La cameriera torna con il vassoio pieno, in cui campeggia un cappuccino stracolmo di panna. Maya le porge la quota dovuta e poi affonda il cucchiaio nel bicchiere e manda giù la panna con aria soddisfatta.

«Ma un’atleta come te non dovrebbe avere una dieta più sana?» provo a punzecchiarla.

«Certo, io non esagero mai. Però oggi è domenica e posso fare uno strappo alla regola. E poi questa panna è buonissima. Assaggia…»

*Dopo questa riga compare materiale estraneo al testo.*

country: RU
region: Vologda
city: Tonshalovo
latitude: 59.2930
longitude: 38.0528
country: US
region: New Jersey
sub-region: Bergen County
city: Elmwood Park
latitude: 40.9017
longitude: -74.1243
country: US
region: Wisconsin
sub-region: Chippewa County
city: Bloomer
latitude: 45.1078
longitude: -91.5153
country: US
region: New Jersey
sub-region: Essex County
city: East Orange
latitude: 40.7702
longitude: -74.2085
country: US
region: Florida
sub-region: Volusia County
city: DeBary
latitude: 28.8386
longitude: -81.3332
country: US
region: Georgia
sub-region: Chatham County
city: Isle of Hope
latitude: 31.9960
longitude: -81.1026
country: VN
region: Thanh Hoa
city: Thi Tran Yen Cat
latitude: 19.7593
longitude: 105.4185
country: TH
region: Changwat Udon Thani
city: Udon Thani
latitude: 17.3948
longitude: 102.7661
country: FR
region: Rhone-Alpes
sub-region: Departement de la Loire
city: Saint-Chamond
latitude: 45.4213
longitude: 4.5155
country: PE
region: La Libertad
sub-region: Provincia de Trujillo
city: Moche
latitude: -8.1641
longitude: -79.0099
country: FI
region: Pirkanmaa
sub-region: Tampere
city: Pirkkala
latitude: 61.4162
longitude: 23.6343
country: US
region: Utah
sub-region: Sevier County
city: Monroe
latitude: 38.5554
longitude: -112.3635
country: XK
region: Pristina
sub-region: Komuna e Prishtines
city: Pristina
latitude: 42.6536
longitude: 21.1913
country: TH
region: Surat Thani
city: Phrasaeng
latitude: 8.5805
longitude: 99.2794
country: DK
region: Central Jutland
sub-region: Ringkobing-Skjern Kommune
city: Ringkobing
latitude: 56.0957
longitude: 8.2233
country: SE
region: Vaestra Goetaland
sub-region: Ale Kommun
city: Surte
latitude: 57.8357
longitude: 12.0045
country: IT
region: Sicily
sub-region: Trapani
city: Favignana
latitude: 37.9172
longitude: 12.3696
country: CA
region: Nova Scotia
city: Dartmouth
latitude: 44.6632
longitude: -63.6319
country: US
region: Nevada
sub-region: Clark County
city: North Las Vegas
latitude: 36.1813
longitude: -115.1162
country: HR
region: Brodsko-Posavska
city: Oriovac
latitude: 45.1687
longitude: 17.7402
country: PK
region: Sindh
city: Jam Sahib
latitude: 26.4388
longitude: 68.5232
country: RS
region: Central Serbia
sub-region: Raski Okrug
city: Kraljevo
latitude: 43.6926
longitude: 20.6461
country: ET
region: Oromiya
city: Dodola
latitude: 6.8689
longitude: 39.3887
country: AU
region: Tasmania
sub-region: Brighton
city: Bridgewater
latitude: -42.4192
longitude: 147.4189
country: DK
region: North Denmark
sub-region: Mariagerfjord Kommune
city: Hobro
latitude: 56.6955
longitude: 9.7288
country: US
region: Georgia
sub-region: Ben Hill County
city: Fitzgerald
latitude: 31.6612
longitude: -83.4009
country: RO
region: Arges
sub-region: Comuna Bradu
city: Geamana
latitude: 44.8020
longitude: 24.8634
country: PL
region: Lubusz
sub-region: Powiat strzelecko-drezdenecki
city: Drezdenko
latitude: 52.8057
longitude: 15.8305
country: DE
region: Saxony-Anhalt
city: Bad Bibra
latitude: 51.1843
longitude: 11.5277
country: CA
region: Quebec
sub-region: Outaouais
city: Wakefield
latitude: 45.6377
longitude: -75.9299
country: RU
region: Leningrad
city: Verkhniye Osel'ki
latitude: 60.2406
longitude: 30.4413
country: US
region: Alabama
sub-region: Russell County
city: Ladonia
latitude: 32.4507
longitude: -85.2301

Senza che io possa oppormi, prova a imboccarmi. La panna mi sporca il naso e Maya mi ride in faccia. Invece di arrabbiarmi, comincio a ridere anch’io e così ci ritroviamo a scherzare e a dividere cappuccino e cheesecake come amici di vecchia data.

Maya è fortissima. Quando inizia a fare l’imitazione della Vergani, io mi devo tenere la pancia per il troppo ridere. Lo devo ammettere. Mi piace stare con lei, condividere pensieri e sogni. A scuola si lascia andare solo con poche amiche fidate, tanto che alcuni compagni pensano che se la tiri. E invece io ho sempre avuto il sospetto che fosse tutta una montatura. Lei è solo molto concentrata sul suo obiettivo sportivo, investe tutte le sue energie per diventare una campionessa. E non posso darle torto. La sua è una disciplina sportiva a tempo, rimandare significa perdere l’opportunità di una vita. Nel mio caso non c’è tutta questa fretta, eppure la sua determinazione mi è di grande esempio. Dovrei imparare da lei, abbandonare le paure e cercare il modo giusto di vivere la mia passione…

«Speriamo che domani la Vergani sia clemente, almeno mia mamma smetterà di rompere» dice Maya, dando un freno ai miei pensieri.

«Non dovresti parlare così di tua madre, Maya. Lei vuole solo proteggerti» provo a spiegarle, ma lei scuote la testa e insiste.

«Dite tutti così, però se lei avesse davvero a cuore la mia felicità, non mi metterebbe i bastoni tra le ruote tutte le volte. La tua com’è?»

La sua domanda mi lascia spiazzato. Non so bene che cosa rispondere.

«È una persona molto sensibile e io le voglio molto bene» le dico senza sbilanciarmi.

Maya mi fa segno con il dito di avvicinarmi a lei. Ci ritroviamo con le teste quasi attaccate e la visione dei suoi occhi color nocciola a un passo da me mi provoca un’emozione inaspettata. Qualcosa che parte dal cervello, scende giù fino al cavallo dei pantaloni e poi ritorna su per piazzarsi al centro del cuore.